Yes, George W. Bush is still your president.
You allowed your hopes to get up, didn’t you? New Yorkers should know better. Yet, sparked by the Kerry campaign’s last-minute surge of energy—not to mention those distressingly bullish early exit polls—there was the glimmer of a different world. You thought your country might be welcoming you back into its glowing amber bosom. And all the skepticism you had to overcome in order even to silently hold the thought that Kerry could win made the moment of defeat all the more bitter.
If you’re wondering how you’ll make it through the next four years without that bitterness eating you alive, relax. It should pass as quickly as a street-vendor hot dog, so long as you recognize that you are going through the five stages of mourning.
Denial.
New Yorkers, being famously hardheaded, cycle through this stage pretty quickly. But here are telltale signs you’re not yet a member of the reality-based community:
You are still playing with Electoral College vote tabulators on the Web.
You are writing pedantic letters to the editor about how electronic voting is a vast right-wing conspiracy.
You are on a plane to Akron to oversee the processing of provisional ballots.
Anger.

**Dataset content:**
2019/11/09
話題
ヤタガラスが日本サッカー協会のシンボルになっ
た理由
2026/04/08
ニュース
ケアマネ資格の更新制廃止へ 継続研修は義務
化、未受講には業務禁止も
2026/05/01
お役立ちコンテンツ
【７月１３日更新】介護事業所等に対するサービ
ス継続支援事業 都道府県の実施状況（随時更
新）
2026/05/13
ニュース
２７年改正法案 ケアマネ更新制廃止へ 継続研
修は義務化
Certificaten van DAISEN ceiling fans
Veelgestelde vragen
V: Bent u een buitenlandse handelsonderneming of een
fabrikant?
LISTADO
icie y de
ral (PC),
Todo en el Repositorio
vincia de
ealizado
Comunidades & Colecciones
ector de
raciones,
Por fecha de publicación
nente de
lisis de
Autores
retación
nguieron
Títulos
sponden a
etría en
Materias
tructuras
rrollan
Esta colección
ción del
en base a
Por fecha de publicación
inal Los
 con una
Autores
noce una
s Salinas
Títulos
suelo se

...

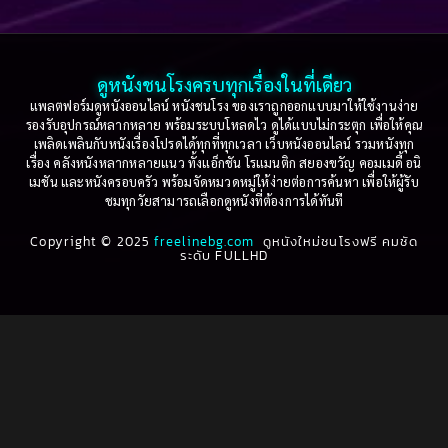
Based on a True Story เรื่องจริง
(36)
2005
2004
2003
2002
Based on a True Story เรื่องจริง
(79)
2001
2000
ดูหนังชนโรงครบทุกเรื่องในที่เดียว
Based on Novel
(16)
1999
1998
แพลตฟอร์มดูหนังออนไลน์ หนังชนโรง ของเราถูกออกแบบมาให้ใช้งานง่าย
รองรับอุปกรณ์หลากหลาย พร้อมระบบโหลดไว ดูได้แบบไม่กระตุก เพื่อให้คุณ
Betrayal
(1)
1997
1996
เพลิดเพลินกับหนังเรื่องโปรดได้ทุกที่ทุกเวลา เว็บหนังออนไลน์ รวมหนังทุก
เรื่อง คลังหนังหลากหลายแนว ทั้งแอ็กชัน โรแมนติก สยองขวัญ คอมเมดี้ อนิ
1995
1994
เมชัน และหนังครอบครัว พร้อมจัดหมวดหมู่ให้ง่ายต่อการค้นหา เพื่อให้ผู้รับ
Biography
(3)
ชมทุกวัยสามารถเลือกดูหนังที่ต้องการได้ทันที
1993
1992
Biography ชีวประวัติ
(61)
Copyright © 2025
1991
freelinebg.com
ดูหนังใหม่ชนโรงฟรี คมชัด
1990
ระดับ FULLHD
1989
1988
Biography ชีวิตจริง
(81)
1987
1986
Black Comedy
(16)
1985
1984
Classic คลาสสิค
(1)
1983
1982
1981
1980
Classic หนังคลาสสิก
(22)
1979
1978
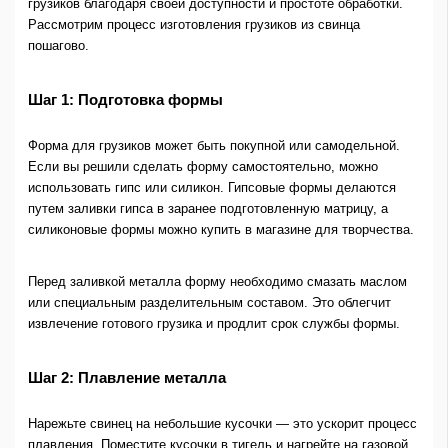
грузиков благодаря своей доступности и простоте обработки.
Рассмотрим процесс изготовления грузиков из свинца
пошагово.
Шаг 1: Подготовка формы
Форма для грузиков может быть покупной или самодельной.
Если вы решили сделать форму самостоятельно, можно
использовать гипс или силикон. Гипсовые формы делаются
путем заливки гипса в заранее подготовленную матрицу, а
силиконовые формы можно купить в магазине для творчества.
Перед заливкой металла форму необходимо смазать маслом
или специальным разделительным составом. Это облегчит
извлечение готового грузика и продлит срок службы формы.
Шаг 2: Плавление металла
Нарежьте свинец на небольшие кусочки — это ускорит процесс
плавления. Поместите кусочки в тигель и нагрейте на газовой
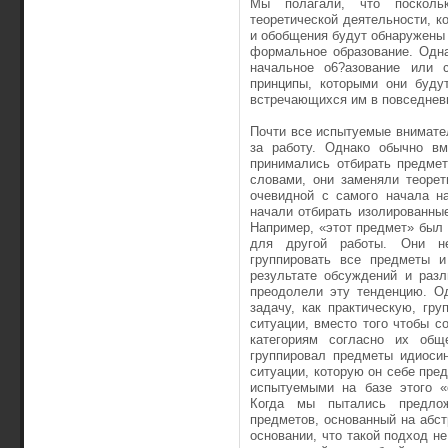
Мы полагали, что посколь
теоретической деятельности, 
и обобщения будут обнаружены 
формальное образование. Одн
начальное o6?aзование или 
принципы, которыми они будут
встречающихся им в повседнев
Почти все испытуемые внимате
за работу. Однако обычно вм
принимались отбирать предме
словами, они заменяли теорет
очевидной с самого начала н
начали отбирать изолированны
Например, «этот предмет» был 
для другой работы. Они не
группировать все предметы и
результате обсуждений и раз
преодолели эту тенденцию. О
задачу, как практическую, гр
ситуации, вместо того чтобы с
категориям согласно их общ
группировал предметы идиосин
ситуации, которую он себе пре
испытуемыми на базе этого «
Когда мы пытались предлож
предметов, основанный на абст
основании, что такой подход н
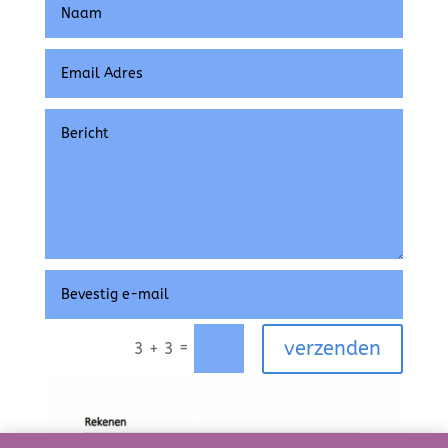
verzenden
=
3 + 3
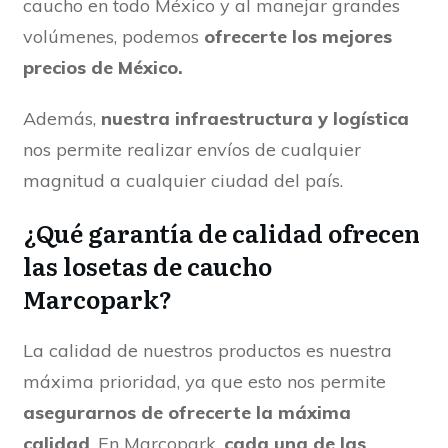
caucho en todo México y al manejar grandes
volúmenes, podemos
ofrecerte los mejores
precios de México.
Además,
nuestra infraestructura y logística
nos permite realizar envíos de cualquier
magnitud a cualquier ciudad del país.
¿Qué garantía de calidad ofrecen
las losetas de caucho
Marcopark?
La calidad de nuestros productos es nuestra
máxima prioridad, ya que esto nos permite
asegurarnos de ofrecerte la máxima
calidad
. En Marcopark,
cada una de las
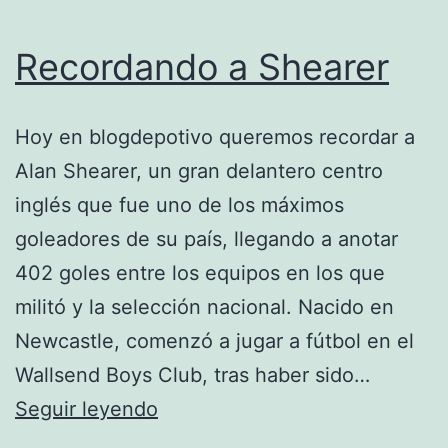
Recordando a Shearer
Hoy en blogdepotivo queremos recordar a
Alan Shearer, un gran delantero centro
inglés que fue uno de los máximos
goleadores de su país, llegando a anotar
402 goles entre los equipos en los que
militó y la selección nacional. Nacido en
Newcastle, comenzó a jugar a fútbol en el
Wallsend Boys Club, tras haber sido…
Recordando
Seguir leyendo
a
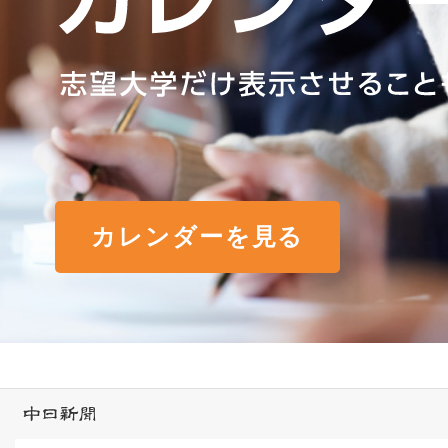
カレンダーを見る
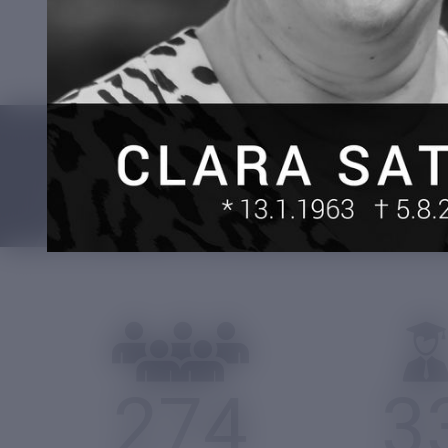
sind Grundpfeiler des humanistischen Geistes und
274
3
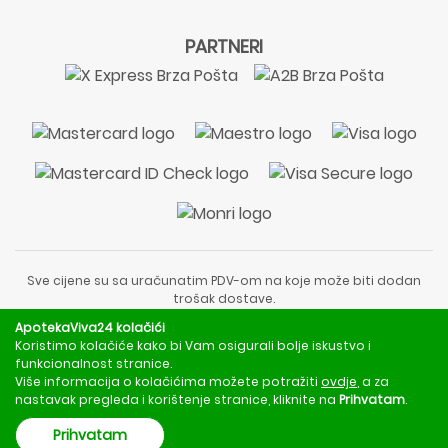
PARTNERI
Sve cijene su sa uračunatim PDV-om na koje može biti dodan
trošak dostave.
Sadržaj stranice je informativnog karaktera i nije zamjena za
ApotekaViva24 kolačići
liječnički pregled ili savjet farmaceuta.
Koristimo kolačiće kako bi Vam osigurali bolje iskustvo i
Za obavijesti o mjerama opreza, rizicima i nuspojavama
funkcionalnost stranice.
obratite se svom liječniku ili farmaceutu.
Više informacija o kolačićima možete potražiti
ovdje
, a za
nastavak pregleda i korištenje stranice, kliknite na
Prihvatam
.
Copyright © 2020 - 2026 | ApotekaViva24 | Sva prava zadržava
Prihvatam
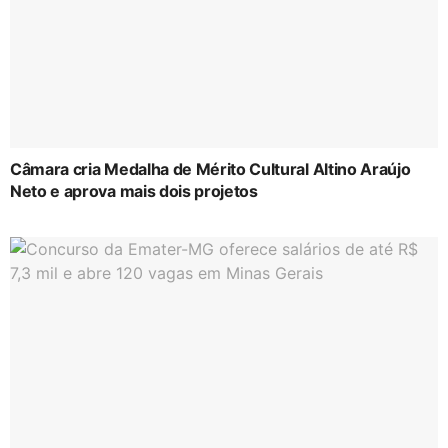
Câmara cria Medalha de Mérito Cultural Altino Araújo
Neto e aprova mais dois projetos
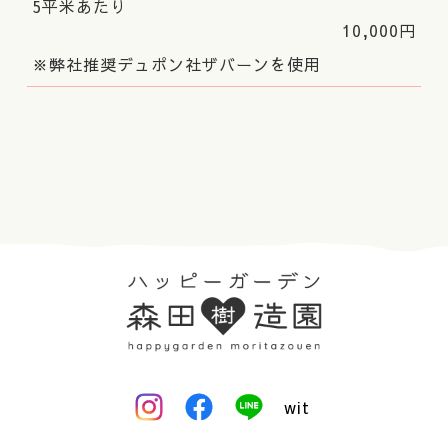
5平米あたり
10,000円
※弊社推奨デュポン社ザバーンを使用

**What is required:**
Set down, word for word, everything in the article about the election loss from "Yes, George W." down to "stages of mourning.". Rely solely on the article about the election loss, and disregard the records.

**Your response:**
Yes, George W. Bush is still your president.
You allowed your hopes to get up, didn’t you? New Yorkers should know better. Yet, sparked by the Kerry campaign’s last-minute surge of energy—not to mention those distressingly bullish early exit polls—there was the glimmer of a different world. You thought your country might be welcoming you back into its glowing amber bosom. And all the skepticism you had to overcome in order even to silently hold the thought that Kerry could win made the moment of defeat all the more bitter.
If you’re wondering how you’ll make it through the next four years without that bitterness eating you alive, relax. It should pass as quickly as a street-vendor hot dog, so long as you recognize that you are going through the five stages of mourning.